ACTION ITEM: Set out the lines of the entries below as a numbered list, from the line with "How many negative values are there?" through the end of the entries, skipping blank lines and leaving out the pictures.

※ ※ ※

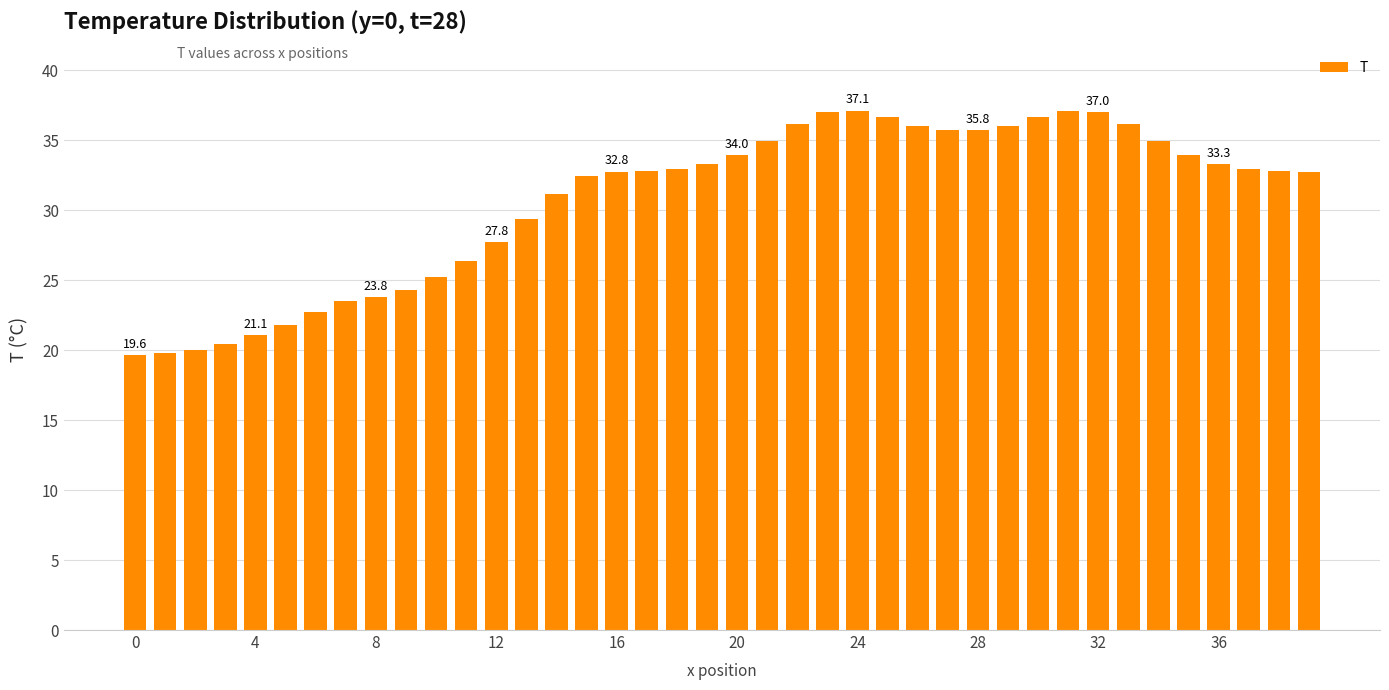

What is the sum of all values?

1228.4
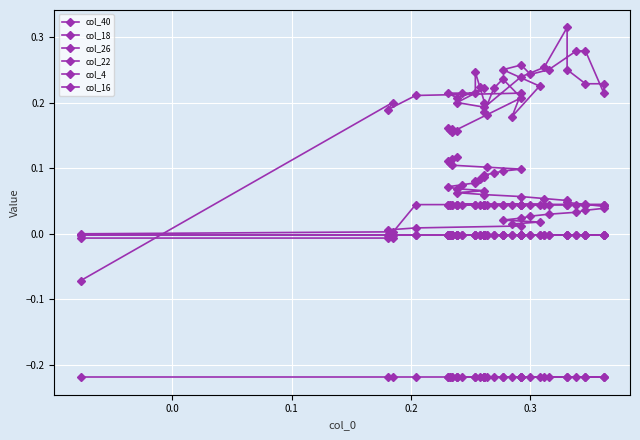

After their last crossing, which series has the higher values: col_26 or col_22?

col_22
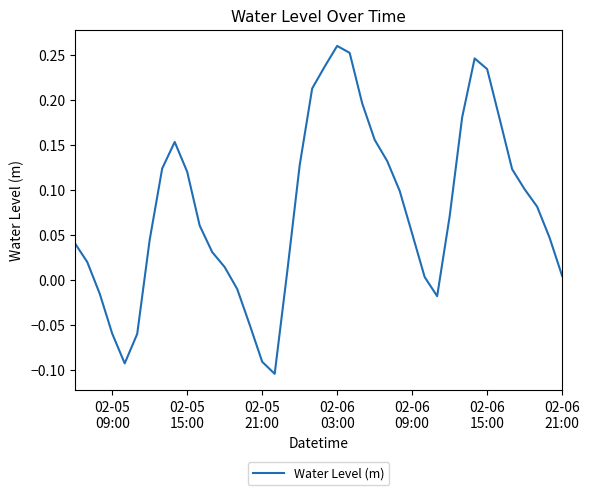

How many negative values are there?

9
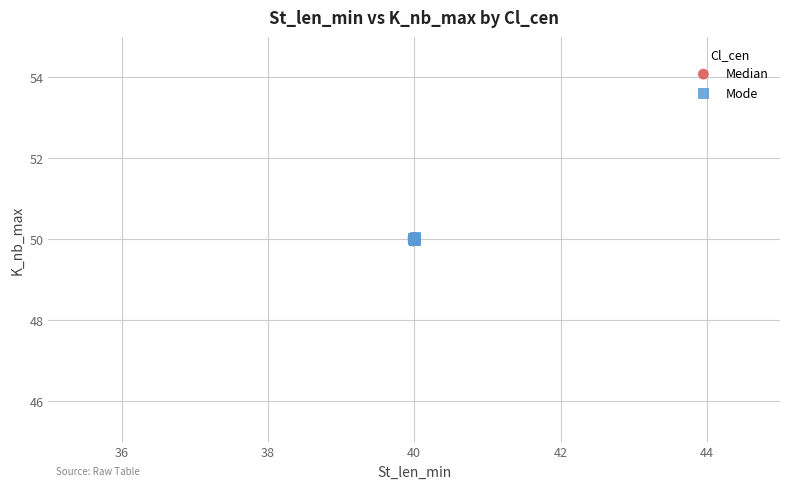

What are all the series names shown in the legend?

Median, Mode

※ ※ ※

ANSWER SECTION:
1. How many negative values are there?
2. 9
3. What are all the series names shown in the legend?
4. Median, Mode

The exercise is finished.